The Waste Management Phoenix Open starts in two days. This tournament has been one of my favorites over the years because of the caddie races and the interaction of the players with the golfing fans. Unfortunately, my excitement is waning for this event. The first blow came in 2013 when they cancelled the caddie races and to add salt to my wounds, this year, the players are not allowed to give out swag on the 16th hole. I guess the over indulging and exuberant fans were taking away from the real reason they were there; to watch professional golf.
This year, after a 14 year hiatus from the Waste Management tournament, Tiger Woods chose this event to return to professional golf after 10 months of rehab. He and Chris Como, his new swing coach, will be trying to make their way back into the winners circle. I do not expect too much from Woods this weekend, but it will be great to see him golfing again.
Other notables like Jordan Spieth, Patrick Reed, Rickie Fowler, Phil Mickelson, Bubba Watson and Graham DeLaet will be teeing it this weekend. If they have anything to do with it, Woods triumphant return will be short lived. Woods, Spieth, and Reed will be playing partners for the two days and Mickelson and Fowler will be in another group. I am pretty sure the coverage of both days will focus on these players regardless of how they are playing.
As this weekend unfolds, I expect plenty of media coverage to focus on the 16th hole. This is one of the best holes in golf. The stadium just enhances the atmosphere for the fans. It looks like a Roman Coliseum where to people go crazy as the gladiators enter the field of battle. Well that was before the PGA cancelled caddie races and swag give away….but I transgress. It is still one of my favorite holes in golf.
The Waste Management Phoenix Open should be a great tournament this weekend. I know who is my favorite. But what I really want to know is who is yours?
The PGA decided to ban the Caddie Races on the 16th hole at the Waste Management Phoenix Open! The PGA said: “PGA tour officials say they decided to ban the caddie races over safety concerns. In an interview with the Golf Channel, tour officials said “running 150 yards puts caddies at risk for injury. I had caddies come to me at Phoenix and at Colonial saying “this is ridiculous, it’s like we are a carnival show.”” It makes one wonder if this is the real reason.

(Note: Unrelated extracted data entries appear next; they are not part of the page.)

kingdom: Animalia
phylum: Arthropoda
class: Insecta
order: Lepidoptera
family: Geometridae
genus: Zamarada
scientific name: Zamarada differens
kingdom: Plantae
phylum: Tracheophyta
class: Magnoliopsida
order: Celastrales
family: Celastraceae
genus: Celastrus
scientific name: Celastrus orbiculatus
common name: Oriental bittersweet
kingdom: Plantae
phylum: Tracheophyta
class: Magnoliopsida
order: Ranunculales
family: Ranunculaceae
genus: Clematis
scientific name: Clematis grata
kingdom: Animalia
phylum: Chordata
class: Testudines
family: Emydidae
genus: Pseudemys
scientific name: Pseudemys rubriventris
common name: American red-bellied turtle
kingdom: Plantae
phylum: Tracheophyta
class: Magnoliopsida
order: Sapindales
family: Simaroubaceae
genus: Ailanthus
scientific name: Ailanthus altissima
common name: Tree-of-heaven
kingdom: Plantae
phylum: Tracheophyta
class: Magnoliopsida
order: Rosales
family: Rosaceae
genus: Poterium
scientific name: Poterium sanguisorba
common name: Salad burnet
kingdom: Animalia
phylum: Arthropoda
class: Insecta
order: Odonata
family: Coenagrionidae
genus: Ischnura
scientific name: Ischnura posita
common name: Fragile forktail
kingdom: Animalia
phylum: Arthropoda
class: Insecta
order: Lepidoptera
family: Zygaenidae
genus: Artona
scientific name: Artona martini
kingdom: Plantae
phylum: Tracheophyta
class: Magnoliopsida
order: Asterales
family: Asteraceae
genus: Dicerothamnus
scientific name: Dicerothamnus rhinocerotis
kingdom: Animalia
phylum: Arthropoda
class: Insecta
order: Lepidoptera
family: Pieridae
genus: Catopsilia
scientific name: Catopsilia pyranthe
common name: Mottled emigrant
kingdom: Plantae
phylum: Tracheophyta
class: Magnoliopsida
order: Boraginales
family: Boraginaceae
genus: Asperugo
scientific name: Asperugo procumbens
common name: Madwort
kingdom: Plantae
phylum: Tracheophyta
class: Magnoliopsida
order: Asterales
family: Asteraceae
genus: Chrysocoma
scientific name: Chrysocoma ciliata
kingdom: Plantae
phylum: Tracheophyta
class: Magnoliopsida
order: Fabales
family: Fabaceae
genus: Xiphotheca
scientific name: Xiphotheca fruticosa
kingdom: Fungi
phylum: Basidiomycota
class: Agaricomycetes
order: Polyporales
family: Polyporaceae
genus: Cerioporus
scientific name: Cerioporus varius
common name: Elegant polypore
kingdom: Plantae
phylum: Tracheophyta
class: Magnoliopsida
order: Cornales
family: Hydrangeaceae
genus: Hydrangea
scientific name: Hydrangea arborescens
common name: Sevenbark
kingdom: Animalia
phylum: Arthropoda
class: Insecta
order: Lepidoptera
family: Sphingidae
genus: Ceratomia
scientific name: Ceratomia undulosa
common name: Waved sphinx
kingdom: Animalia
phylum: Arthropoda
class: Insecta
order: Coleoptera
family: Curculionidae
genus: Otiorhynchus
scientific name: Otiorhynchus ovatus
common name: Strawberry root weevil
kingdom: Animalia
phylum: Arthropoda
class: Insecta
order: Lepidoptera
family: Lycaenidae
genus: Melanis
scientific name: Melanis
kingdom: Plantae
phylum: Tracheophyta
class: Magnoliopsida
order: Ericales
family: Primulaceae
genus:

Having carried a rucksack weighing 60-70 pounds, I can say without doubt that running 150 yards with that much weight is very difficult, possible hazardous, and one of those things I would not voluntarily do. Knowing the difficult and possible dangers, is there an unfair expectation for caddies to perform for the crowd?
Golf, like all other sports, is played for personal pride and entertainment of the fans. The tournament in Phoenix is one of the most popular events on tour partly because of the scoring and mostly because of the fan interaction. Without question, the focal point of fan participation is the 16th hole. Approximately 20,000 fans are packed in like sardines around a 150-yard hole; the electric atmosphere of anticipation rises and crashes like the waves on a beach. The fans love the venue and love the entertainment.
The caddie races were part of the entertainment, but not part of golf. More than likely, the PGA does not want a ‘Happy Gilmore’ atmosphere at other tournaments.
The current culture of golf is mature, calm, and focused. Although there are exciting moments, like Sergio Garcia climbing a tree to hit a shot at Bayhill, they are more highlights than the norm. Not surprisingly, there is a quiet expectation at each event orchestrated by the PGA and not a carnival atmosphere hoped by the fans. The focus is on the players, not the side-show entertainment off the course.
No Caddie Races! Is this really a big deal? Does the PGA have a point? It is difficult to ascertain the real reason for the change, but it appears to have no effect on the entertainment value of the 16th hole. Or does it?
The Waste Management Phoenix Open starts today. It is one of the most exciting tournaments of the year for fans because of the interaction on the 16th hole. This stadium style hole provides a unique opportunity for up close and personal entertainment not experienced on any professional tour.
During last years tournament did not disappoint. Winner Phil Mickelson’s lip out for 59, the antics on the 16th hole, the hole outs from the fairway, and Rick Fowler winning the inaugural “Going for the Green” closest-to-the-pin contest are just a few highlights of 2013.
The Waste Management Phoenix Open offers things that most subdued events do not….endless excitement! This professional golfer tournament is like no other.
The expectations of this fan crazed event seem to have changed in recent history. Each year, the fans on the 16th hole get louder and more rambunctious. Is this what golf needs to attract new fans and sponsors? Or, does this event take away from the true nature of golf?
Personally, I like the Waste Management Phoenix Open. I believe that once or twice a year this type of fun is great for golf. The players know what to expect and embrace their role as entertainers.